══ DATASET RECORDS ══
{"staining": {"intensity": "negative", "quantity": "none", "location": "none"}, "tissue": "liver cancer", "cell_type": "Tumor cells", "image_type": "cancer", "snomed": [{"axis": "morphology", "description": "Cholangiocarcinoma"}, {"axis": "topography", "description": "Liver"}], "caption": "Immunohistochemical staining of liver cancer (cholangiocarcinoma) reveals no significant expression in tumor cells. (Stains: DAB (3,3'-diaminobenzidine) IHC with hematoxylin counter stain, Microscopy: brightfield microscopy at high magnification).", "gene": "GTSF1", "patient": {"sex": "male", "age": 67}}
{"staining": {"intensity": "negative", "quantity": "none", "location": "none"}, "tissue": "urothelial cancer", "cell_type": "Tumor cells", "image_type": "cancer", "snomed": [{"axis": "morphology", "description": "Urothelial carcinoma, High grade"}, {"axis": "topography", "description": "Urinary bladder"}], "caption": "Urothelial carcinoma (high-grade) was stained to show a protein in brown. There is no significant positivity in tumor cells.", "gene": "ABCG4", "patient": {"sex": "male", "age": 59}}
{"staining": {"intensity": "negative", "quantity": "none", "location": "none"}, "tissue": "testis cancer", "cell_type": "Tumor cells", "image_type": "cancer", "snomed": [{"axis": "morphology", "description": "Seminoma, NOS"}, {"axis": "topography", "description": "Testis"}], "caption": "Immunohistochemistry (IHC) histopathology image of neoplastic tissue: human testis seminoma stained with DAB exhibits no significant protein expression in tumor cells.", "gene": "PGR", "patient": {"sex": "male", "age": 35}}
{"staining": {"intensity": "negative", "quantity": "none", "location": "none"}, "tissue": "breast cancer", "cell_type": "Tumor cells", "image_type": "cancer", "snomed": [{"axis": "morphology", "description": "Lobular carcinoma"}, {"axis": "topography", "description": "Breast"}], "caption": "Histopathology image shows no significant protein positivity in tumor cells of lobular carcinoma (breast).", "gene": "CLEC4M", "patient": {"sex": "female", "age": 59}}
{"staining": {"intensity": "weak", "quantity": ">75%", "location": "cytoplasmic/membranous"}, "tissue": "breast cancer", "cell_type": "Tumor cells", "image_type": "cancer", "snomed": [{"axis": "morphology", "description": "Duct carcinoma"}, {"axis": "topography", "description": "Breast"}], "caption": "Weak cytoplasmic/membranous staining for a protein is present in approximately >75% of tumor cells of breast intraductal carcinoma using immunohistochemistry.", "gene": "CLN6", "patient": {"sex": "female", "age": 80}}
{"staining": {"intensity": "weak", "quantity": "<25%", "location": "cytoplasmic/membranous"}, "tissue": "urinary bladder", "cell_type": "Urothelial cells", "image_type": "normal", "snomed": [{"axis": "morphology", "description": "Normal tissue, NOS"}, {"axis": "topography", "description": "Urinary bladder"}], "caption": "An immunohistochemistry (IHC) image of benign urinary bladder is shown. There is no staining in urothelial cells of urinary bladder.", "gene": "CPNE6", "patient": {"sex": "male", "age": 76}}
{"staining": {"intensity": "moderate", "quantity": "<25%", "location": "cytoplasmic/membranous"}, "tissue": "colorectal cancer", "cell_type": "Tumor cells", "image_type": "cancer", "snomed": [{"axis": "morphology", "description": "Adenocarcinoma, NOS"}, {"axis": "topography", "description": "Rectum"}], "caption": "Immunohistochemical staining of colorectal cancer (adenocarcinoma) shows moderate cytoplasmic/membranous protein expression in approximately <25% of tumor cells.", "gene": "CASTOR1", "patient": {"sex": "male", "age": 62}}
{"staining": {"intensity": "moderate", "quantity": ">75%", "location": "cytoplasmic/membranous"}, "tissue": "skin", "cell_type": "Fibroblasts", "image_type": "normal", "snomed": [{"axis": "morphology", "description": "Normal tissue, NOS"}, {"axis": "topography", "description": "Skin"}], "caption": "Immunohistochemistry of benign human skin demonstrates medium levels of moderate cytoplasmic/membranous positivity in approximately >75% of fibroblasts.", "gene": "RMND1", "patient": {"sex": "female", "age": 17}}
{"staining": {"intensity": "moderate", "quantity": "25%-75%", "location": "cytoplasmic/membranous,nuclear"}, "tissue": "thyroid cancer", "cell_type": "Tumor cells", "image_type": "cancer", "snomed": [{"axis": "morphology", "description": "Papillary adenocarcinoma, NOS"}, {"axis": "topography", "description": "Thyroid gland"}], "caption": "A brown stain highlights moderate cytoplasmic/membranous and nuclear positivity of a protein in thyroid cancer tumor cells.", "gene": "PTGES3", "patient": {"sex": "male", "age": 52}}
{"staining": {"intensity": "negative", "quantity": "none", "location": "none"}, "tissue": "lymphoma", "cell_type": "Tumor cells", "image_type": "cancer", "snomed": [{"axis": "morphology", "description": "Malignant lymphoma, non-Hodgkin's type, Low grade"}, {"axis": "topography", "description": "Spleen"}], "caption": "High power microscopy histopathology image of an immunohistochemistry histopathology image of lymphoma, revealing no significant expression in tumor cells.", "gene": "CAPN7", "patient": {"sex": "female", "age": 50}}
═══
> _DESCRIPTION OF THE TASK_:
Once more, write out the records in full, exactly as they appear.

> _WRITTEN RESPONSE_:
{"staining": {"intensity": "negative", "quantity": "none", "location": "none"}, "tissue": "liver cancer", "cell_type": "Tumor cells", "image_type": "cancer", "snomed": [{"axis": "morphology", "description": "Cholangiocarcinoma"}, {"axis": "topography", "description": "Liver"}], "caption": "Immunohistochemical staining of liver cancer (cholangiocarcinoma) reveals no significant expression in tumor cells. (Stains: DAB (3,3'-diaminobenzidine) IHC with hematoxylin counter stain, Microscopy: brightfield microscopy at high magnification).", "gene": "GTSF1", "patient": {"sex": "male", "age": 67}}
{"staining": {"intensity": "negative", "quantity": "none", "location": "none"}, "tissue": "urothelial cancer", "cell_type": "Tumor cells", "image_type": "cancer", "snomed": [{"axis": "morphology", "description": "Urothelial carcinoma, High grade"}, {"axis": "topography", "description": "Urinary bladder"}], "caption": "Urothelial carcinoma (high-grade) was stained to show a protein in brown. There is no significant positivity in tumor cells.", "gene": "ABCG4", "patient": {"sex": "male", "age": 59}}
{"staining": {"intensity": "negative", "quantity": "none", "location": "none"}, "tissue": "testis cancer", "cell_type": "Tumor cells", "image_type": "cancer", "snomed": [{"axis": "morphology", "description": "Seminoma, NOS"}, {"axis": "topography", "description": "Testis"}], "caption": "Immunohistochemistry (IHC) histopathology image of neoplastic tissue: human testis seminoma stained with DAB exhibits no significant protein expression in tumor cells.", "gene": "PGR", "patient": {"sex": "male", "age": 35}}
{"staining": {"intensity": "negative", "quantity": "none", "location": "none"}, "tissue": "breast cancer", "cell_type": "Tumor cells", "image_type": "cancer", "snomed": [{"axis": "morphology", "description": "Lobular carcinoma"}, {"axis": "topography", "description": "Breast"}], "caption": "Histopathology image shows no significant protein positivity in tumor cells of lobular carcinoma (breast).", "gene": "CLEC4M", "patient": {"sex": "female", "age": 59}}
{"staining": {"intensity": "weak", "quantity": ">75%", "location": "cytoplasmic/membranous"}, "tissue": "breast cancer", "cell_type": "Tumor cells", "image_type": "cancer", "snomed": [{"axis": "morphology", "description": "Duct carcinoma"}, {"axis": "topography", "description": "Breast"}], "caption": "Weak cytoplasmic/membranous staining for a protein is present in approximately >75% of tumor cells of breast intraductal carcinoma using immunohistochemistry.", "gene": "CLN6", "patient": {"sex": "female", "age": 80}}
{"staining": {"intensity": "weak", "quantity": "<25%", "location": "cytoplasmic/membranous"}, "tissue": "urinary bladder", "cell_type": "Urothelial cells", "image_type": "normal", "snomed": [{"axis": "morphology", "description": "Normal tissue, NOS"}, {"axis": "topography", "description": "Urinary bladder"}], "caption": "An immunohistochemistry (IHC) image of benign urinary bladder is shown. There is no staining in urothelial cells of urinary bladder.", "gene": "CPNE6", "patient": {"sex": "male", "age": 76}}
{"staining": {"intensity": "moderate", "quantity": "<25%", "location": "cytoplasmic/membranous"}, "tissue": "colorectal cancer", "cell_type": "Tumor cells", "image_type": "cancer", "snomed": [{"axis": "morphology", "description": "Adenocarcinoma, NOS"}, {"axis": "topography", "description": "Rectum"}], "caption": "Immunohistochemical staining of colorectal cancer (adenocarcinoma) shows moderate cytoplasmic/membranous protein expression in approximately <25% of tumor cells.", "gene": "CASTOR1", "patient": {"sex": "male", "age": 62}}
{"staining": {"intensity": "moderate", "quantity": ">75%", "location": "cytoplasmic/membranous"}, "tissue": "skin", "cell_type": "Fibroblasts", "image_type": "normal", "snomed": [{"axis": "morphology", "description": "Normal tissue, NOS"}, {"axis": "topography", "description": "Skin"}], "caption": "Immunohistochemistry of benign human skin demonstrates medium levels of moderate cytoplasmic/membranous positivity in approximately >75% of fibroblasts.", "gene": "RMND1", "patient": {"sex": "female", "age": 17}}
{"staining": {"intensity": "moderate", "quantity": "25%-75%", "location": "cytoplasmic/membranous,nuclear"}, "tissue": "thyroid cancer", "cell_type": "Tumor cells", "image_type": "cancer", "snomed": [{"axis": "morphology", "description": "Papillary adenocarcinoma, NOS"}, {"axis": "topography", "description": "Thyroid gland"}], "caption": "A brown stain highlights moderate cytoplasmic/membranous and nuclear positivity of a protein in thyroid cancer tumor cells.", "gene": "PTGES3", "patient": {"sex": "male", "age": 52}}
{"staining": {"intensity": "negative", "quantity": "none", "location": "none"}, "tissue": "lymphoma", "cell_type": "Tumor cells", "image_type": "cancer", "snomed": [{"axis": "morphology", "description": "Malignant lymphoma, non-Hodgkin's type, Low grade"}, {"axis": "topography", "description": "Spleen"}], "caption": "High power microscopy histopathology image of an immunohistochemistry histopathology image of lymphoma, revealing no significant expression in tumor cells.", "gene": "CAPN7", "patient": {"sex": "female", "age": 50}}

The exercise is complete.